___ Selected passage ___

How do you start a Teddy Bear race?
Ready, Teddy, Go!
_ _ _ __ _ _ _ _ _ _ _ _ _ _ _ _ _ _ _ _ _ _ _ _ _ _ _ _ _ _ _ _ _ _ _ _

A teddy bear who worked on a building site arrived for work one morning to discover that his pick was missing. He went to see the foreman, who told him, “It’s because today’s the day the Teddy Bears have their picks nicked!”

crazynance
05-07-2010, 05:51 PM
1. The roundest knight at King Arthur's round table was --
--Sir Cumference. He acquired his size from too much pi.

2. I thought I saw an eye doctor on an Alaskan island, --
--but it turned out to be an optical Aleutian .

3. She was only a whisky maker, --
--but he loved her still.

4. A rubber band pistol was confiscated from algebra class --
--because it was a weapon of math disruption.

5. The butcher backed into the meat grinder --
--and got a little behind in his work..

6. No matter how much you push the envelope, --
--it'll still be stationery.

7. A dog gave birth to puppies near the road --
--and was cited for littering.

8. A grenade thrown into a kitchen in France --
--would result in Linoleum Blownapart.

9. Two silk worms had a race. --
--They ended up in a tie.

10. Time flies like an arrow. --
--Fruit flies like a banana.

___ Records shown ___

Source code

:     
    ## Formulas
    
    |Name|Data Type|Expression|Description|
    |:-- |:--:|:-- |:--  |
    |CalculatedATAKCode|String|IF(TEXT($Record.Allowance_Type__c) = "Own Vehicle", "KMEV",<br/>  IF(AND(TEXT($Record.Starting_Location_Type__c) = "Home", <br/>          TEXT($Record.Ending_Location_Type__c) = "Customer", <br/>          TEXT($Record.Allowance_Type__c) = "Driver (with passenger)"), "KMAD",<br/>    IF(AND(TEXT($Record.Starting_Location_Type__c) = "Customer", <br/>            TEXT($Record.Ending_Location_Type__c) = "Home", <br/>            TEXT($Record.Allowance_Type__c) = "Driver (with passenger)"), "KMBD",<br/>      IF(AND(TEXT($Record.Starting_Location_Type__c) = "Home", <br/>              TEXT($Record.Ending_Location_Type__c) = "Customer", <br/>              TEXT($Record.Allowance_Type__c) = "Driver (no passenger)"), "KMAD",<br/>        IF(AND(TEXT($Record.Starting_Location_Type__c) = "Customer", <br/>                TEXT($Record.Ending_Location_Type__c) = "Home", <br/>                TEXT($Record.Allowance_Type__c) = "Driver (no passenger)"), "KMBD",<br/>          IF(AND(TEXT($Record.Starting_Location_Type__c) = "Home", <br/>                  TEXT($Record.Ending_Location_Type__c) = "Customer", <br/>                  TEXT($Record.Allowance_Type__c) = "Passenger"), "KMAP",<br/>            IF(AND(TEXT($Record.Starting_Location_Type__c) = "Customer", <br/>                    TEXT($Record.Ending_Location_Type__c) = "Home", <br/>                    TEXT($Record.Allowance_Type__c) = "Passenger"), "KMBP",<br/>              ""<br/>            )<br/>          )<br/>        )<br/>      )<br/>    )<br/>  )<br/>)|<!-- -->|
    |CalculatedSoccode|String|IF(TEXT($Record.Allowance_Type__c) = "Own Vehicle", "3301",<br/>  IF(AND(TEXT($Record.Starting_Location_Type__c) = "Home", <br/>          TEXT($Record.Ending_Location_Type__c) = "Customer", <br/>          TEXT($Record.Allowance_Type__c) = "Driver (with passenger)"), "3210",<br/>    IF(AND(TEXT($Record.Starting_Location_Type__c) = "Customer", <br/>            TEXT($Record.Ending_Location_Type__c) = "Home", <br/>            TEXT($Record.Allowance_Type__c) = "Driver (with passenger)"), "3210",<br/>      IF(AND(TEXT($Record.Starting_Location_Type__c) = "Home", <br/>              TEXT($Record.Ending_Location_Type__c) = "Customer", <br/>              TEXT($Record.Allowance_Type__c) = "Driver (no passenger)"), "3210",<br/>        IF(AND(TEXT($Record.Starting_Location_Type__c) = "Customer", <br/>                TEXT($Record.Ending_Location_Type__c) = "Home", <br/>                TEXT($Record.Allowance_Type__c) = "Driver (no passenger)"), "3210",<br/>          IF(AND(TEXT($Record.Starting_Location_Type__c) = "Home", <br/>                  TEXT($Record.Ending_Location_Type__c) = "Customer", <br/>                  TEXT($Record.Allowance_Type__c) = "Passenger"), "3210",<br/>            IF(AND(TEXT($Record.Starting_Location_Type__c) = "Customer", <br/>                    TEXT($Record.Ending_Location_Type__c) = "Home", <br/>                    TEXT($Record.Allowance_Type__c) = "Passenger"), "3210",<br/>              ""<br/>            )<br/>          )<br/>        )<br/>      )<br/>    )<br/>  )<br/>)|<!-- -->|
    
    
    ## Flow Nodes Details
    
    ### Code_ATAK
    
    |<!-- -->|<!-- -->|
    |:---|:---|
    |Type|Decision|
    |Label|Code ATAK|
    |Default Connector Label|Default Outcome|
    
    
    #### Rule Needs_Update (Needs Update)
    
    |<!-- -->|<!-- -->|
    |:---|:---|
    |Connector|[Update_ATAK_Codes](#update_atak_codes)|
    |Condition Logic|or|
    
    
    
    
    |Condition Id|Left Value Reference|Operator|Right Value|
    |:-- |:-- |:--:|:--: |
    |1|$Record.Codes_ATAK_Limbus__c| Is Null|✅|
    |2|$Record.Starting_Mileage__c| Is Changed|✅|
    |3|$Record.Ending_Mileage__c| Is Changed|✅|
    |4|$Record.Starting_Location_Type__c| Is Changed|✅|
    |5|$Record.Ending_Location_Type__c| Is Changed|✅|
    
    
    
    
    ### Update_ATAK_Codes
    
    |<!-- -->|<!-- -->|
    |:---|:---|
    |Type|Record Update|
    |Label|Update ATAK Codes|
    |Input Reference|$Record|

___

▸ **Problems to solve**
a. Answer these questions from the pun collection:
(i) What did the teddy bear find missing when he arrived at the building site?
(ii) Why was the rubber band pistol taken from algebra class?
(iii) How did the race between the two silk worms end?
b. In the pun collection, shorten the paragraph that starts "A teddy bear who worked on a building site" while keeping its main facts.
c. Extend the pun collection past its final numbered pun.

▸ **Exercise answers**
a.
(i) His pick.
(ii) Because it was a weapon of math disruption.
(iii) They ended up in a tie.

b. A teddy bear working on a building site found his pick missing one morning. The foreman explained that it was the day the Teddy Bears have their picks nicked.

c.
11. A hole has been found in the nudist camp wall. --
--The police are looking into it..

12. Atheism --
--is a non-prophet organization.

13. Two hats were hanging on a hat rack in the hallway. --
--One hat said to the other, 'You stay here, I'll go on a head.'

14. I wondered why the baseball kept getting bigger.--
-- Then, it hit me.

15. A sign on the lawn at a drug rehab centre said, --
--'Keep off the Grass.'

16. A small boy swallowed some coins and was taken to a hospital.--
-- His grandmother telephoned to ask how he was, a nurse said, 'No change yet.'

17. A chicken crossing the road --
--is poultry in motion.

18. The short fortune-teller who escaped from prison --
--was a small medium at large.

19. The man who survived mustard gas and pepper spray --
--is now a seasoned veteran.

20. A backward poet --
--writes inverse.

21. In democracy, it's your vote that counts. --
--In feudalism, it's your count that votes.

22. When cannibals ate a missionary, --
--they got a taste of religion.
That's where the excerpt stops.